Duterte: Bill for coconut industry trust fund unconstitutional

Published February 18, 2019, 11:47 AM

by Patrick Garcia

By Argyll Cyrus Geducos

President Duterte vetoed the bill creating the coconut farmers and industry trust fund as it may possibly violate the Constitution.

President Rodrigo Roa Duterte (ACE MORANDANTE / PRESIDENTIAL PHOTO / MANILA BULLETIN)
President Rodrigo Roa Duterte (ACE MORANDANTE / PRESIDENTIAL PHOTO / MANILA BULLETIN)

This came after Duterte also vetoed an earlier related bill on the Philippine Coconut Authority (PCA).

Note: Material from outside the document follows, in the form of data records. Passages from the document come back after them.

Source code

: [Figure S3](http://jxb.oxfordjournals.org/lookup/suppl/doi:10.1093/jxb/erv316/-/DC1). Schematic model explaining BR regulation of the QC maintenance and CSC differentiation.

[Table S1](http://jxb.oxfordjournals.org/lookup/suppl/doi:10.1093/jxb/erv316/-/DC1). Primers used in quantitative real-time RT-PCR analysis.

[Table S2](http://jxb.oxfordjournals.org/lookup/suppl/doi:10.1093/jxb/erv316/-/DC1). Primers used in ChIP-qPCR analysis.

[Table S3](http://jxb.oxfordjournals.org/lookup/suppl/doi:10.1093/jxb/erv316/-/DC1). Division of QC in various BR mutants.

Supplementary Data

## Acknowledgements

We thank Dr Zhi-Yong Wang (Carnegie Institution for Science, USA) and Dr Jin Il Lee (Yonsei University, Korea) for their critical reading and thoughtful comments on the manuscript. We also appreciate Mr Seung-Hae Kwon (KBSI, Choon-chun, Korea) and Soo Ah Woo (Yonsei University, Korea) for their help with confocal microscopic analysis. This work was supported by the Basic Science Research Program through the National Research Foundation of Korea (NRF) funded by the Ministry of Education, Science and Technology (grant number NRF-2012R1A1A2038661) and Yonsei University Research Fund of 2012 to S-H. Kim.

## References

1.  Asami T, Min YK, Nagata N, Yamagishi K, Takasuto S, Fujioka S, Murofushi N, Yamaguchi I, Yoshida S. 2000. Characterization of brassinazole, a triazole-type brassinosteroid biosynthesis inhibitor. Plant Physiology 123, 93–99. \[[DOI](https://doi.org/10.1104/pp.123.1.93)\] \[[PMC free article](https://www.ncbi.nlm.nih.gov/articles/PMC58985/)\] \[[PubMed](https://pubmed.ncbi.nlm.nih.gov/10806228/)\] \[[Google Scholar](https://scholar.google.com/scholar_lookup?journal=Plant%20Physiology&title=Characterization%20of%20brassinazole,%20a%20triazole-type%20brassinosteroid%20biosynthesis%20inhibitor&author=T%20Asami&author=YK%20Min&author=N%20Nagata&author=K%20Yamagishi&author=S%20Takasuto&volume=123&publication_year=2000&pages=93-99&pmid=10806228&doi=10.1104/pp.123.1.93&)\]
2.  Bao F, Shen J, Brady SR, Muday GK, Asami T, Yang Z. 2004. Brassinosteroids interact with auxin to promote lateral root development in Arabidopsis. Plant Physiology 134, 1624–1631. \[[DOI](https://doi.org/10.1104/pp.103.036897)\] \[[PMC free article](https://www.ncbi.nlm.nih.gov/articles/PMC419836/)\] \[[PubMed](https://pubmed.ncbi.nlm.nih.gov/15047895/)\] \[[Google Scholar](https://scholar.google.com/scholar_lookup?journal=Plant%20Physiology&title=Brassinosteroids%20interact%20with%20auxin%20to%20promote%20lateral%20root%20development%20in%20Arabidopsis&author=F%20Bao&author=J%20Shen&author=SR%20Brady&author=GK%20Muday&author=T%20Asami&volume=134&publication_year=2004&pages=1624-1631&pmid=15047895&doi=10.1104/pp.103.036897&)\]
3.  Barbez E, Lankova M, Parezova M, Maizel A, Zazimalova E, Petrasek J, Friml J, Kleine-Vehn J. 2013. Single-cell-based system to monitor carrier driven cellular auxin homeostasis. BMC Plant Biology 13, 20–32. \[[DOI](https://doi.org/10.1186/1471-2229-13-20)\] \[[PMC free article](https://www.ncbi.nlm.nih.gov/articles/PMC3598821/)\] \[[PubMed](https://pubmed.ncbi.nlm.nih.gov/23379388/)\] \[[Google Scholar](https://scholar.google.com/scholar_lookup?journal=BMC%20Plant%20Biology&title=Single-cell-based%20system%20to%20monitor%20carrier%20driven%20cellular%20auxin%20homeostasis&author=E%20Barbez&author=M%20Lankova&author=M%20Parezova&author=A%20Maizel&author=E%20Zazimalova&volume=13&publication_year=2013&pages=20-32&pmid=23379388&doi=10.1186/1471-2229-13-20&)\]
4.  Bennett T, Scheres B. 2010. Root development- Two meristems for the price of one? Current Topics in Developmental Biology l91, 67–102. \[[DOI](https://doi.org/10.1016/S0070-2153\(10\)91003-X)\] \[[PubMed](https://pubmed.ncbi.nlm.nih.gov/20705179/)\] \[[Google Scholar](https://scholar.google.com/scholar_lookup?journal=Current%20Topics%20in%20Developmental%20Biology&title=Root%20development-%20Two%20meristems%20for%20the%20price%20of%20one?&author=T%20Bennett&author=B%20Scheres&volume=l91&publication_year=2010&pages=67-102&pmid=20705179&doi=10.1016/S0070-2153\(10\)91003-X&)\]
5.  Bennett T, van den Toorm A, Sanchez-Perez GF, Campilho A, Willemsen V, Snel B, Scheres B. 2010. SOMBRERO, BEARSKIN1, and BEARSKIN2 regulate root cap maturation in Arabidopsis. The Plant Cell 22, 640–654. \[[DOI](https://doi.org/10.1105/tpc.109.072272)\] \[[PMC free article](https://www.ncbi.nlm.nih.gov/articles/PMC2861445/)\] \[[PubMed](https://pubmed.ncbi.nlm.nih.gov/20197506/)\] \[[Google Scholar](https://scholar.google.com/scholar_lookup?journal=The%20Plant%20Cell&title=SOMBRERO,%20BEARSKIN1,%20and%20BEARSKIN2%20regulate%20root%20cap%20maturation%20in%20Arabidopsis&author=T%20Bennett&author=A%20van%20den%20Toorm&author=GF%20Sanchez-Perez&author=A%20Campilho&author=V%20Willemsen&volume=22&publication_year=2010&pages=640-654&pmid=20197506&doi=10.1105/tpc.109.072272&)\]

In his message to both houses of Congress, Duterte said that while he was keen on ensuring the well-being of coconut farmers, he had to veto Senate Bill No. 1233 / House Bill No. 5745.

“As desirous as I am to sign into law the long awaited measures that will enable us to attain these objectives, it is with much regret that I express serious concerns on the bill as presently formulated,” he said.

“After much deliberation, I have come to the conclusion that the bill may be violative of the Constitution and is lacking in vital safeguards to avoid repetition of painful mistakes committed in the past,” he added.

According to Duterte, the establishment of a perpetual Trust Fund would violate Article VI, Section 29(3) of the Constitution which provides that “all money collected on any tax levied for a special purpose shall be treated as a special fund and paid out for such purpose only. If the purpose for which the special fund was created has been fulfilled or abandoned, the balance, if any shall be transferred to the general fund of the Government.”

Duterte also said the absence of a limit on a covered land area for entitlement to the benefits of the Trust Fund may disproportionately benefit wealthy coconut farm owners more than the smallholders who desperately need the government’s affirmative assistance.

He pointed out lastly that the broad powers given to the PCA would undermine relevant regulations and safeguards that were established precisely to avoid abuses.

Duterte, however, hopes that the Congress will be able to come up with a better bill since the one he vetoed did not reflect their goal of advancing the welfare of small coconut farmers.

“The aforestated provisions do not reflect our ultimate goal of accelerating the full utilization of coco levy assets and funds for the benefit of marginalized coconut farmers and our coconut industry, with due regard to relevant constitutional provisions,” he said.

“I am hopeful that Congress and the Executive will continue working together towards a formulation of the relevant bill that is acceptable to all,” he added.

Early this month, Duterte vetoed Senate Bill 1976 and House Bill 8522, an Act to Further Strengthen the Philippine Coconut Authority, amending Presidential Decree No. 1468, otherwise known as Revised Coconut Industry Code, as amended, and Appropriating Funds Therefor.

According to Presidential Spokesperson Salvador Panelo, Duterte thought that the said enrolled bill was vulnerable to corruption.

“The P10-billion in annual appropriation for the development of an industry whose implementation is placed on an agency not required to seek approval from the Executive Branch is susceptible to corruption akin to creating pork barrel funds,” he said.

“The oversight functions over the Philippine Coconut Authority (PCA) is placed only with Congress. Specifically, the strengthened PCA Bill mentions of an oversight to be exercised by the Coconut Farmers and the Industry Oversight Committee to the exclusion of the Executive Branch,” he added.

The Palace official noted that a reconstituted PCA would given various functions including but not limited to the sale, disposition, or dissolution of coco levy assets without checks and balances.

“Such condition will diminish the ability of the Department of Justice, through the Office of the Solicitor-General in coordination with the Presidential Commission on Good Government to act on cases relating to coco levy assets,” Panelo explained.

Panelo also mentioned that the addition of seven members from the private sector to the reconstituted 15-member PCA board under the new bill will allow private persons to influence the disbursement of public funds.

He then said that the PCA, under the new bill, is being set up like the Road Board which Duterte wanted dissolved because it has become the milking cow of corrupt politicians.

“The PCA is set up like the Road Board which is heavily criticized for allegations of corruption and misappropriation of funds. The PCA Board, like the Road Board which disburses the Motor Vehicle User’s Charge, is given full authority to disburse P10-billion every year in perpetuity without a terminal date, and subject only to review by Congress after six years,” Panelo said.